As an additional analysis, we wanted to observe the potential modifying role of prevalent T2D on the associations between baseline lysine, 2-AAA or pipecolic acid with CVD. A new variable combining the baseline diabetic status and the levels of each metabolite (below/above the median) was introduced into the models. Moreover, two independent models for diabetics and for non-diabetics were fitted.
To assess if the intervention with MedDiet was an effect modifier of the associations between baseline values of the metabolites and the risk of T2D or CVD, fully adjusted models for the case-cohorts of both CVD and T2D were fitted and multiplicative independent product-terms were used to assess the potential interactions. Potential multiplicative interactions between the intervention group (MedDiet + EVOO, MedDiet + nuts or control) and the dichotomous variable for lysine, 2-AAA and pipecolic acid (defined by the values below/above its respective median) were tested with the likelihood ratio test. Moreover, three new independent variables combining the intervention groups (MedDiet + EVOO, MedDiet + nuts, or control) and the dichotomous variable defined for each metabolite by its median (below or above) were created and introduced separately in fully adjusted models to analyze the effects of each metabolite stratified by intervention group. The reference category was the group of subjects allocated to the control group of the trial and the group of participants below the median of each metabolite. Additionally, adjustment for propensity scores that used 30 baseline variables to estimate the probability of assignment to each of the intervention groups and robust variance estimators were used to take into account that a small percentage of participants were non-individually randomized to the intervention groups and minor imbalances in baseline covariates existed in the trial [9].
One-year changes
To assess the associations between 1-year changes in lysine, 2-AAA and pipecolic acid and subsequent risk of CVD or T2D, only the cases that occurred after 1-year follow-up were used.

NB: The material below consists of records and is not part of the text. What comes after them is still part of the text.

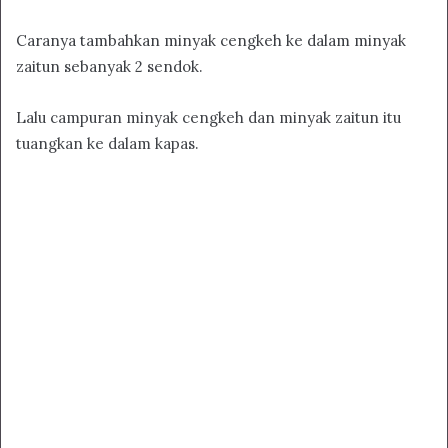
Caranya tambahkan minyak cengkeh ke dalam minyak
zaitun sebanyak 2 sendok.
Lalu campuran minyak cengkeh dan minyak zaitun itu
tuangkan ke dalam kapas.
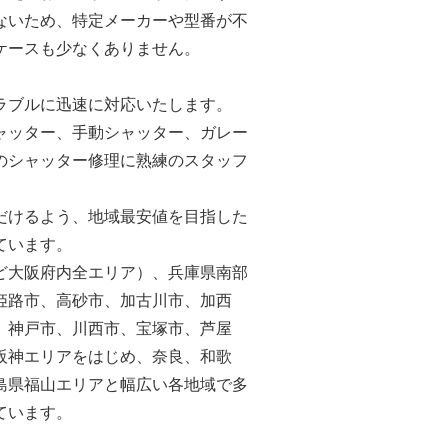
ないため、特定メーカーや型番が不
ケースも少なくありません。
ラブルに迅速に対応いたします。
ャッター、手動シャッター、ガレー
のシャッター修理に熟練のスタッフ
だけるよう、地域最安値を目指した
ています。
ど大阪府内全エリア）、兵庫県南部
姫路市、高砂市、加古川市、加西
、神戸市、川西市、宝塚市、芦屋
阪神エリアをはじめ、奈良、和歌
島県福山エリアと幅広い各地域で多
ています。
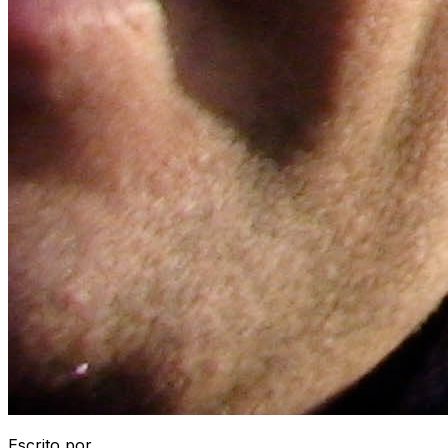
Escrito por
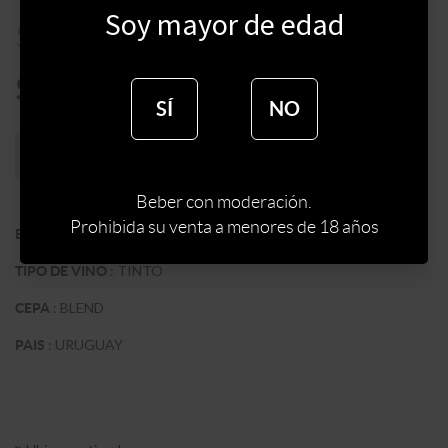
Soy mayor de edad
$
196
$
490
$
167
SÍ
NO
Sin stock web
Beber con moderación.
Prohibida su venta a menores de 18 años
:
BODEGA PAA
BODEGA
:
TINTO
TIPO DE VINO
:
BLEND
CEPA
:
URUGUAY
PAIS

First of all, we calculated the changes between 1-year measurements and baseline for each metabolite and then normalized the differences using Blom’s inverse normal transformation. We used the same Cox regression models that for baseline analyses but including as independent variable 1-year changes for each metabolite and adjusting for their respective baseline values.
We also assessed the combined effects of intervention and 1-year changes for the three metabolites and tested the interactions between intervention groups and 1-year changes. As we did at baseline, propensity scores adjustment and robust variance estimators were used in these models.

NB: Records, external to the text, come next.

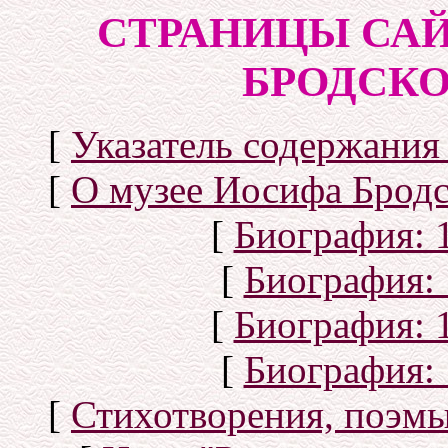
СТРАНИЦЫ САЙ
БРОДСКОГ
[
Указатель содержания 
[
О музее Иосифа Бродс
[
Биография: 1
[
Биография: 
[
Биография: 1
[
Биография: 
[
Стихотворения, поэмы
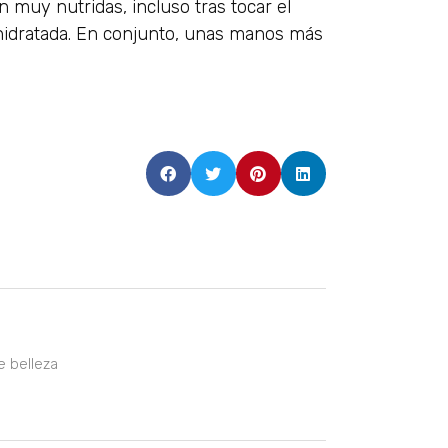
 muy nutridas, incluso tras tocar el
r hidratada. En conjunto, unas manos más
e belleza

To analyze the effects of intervention on metabolites changes, we only included participants in the selected subcohorts representing a random sample of the full roster of the trial (CVD and T2D cases not included in subcohorts were excluded). We used a linear regression model with the intervention as the main independent variable and 1-year changes in lysine, 2-AAA and pipecolic acid (residual change obtained after a regression of the 1-year metabolite value on baseline value), respectively, as dependent variables and adjusted for the following independent covariates: age, sex, BMI, smoking, leisure-time physical activity, hypertension and dyslipidemia. Again, propensity scores adjustment and robust variance were used in these models.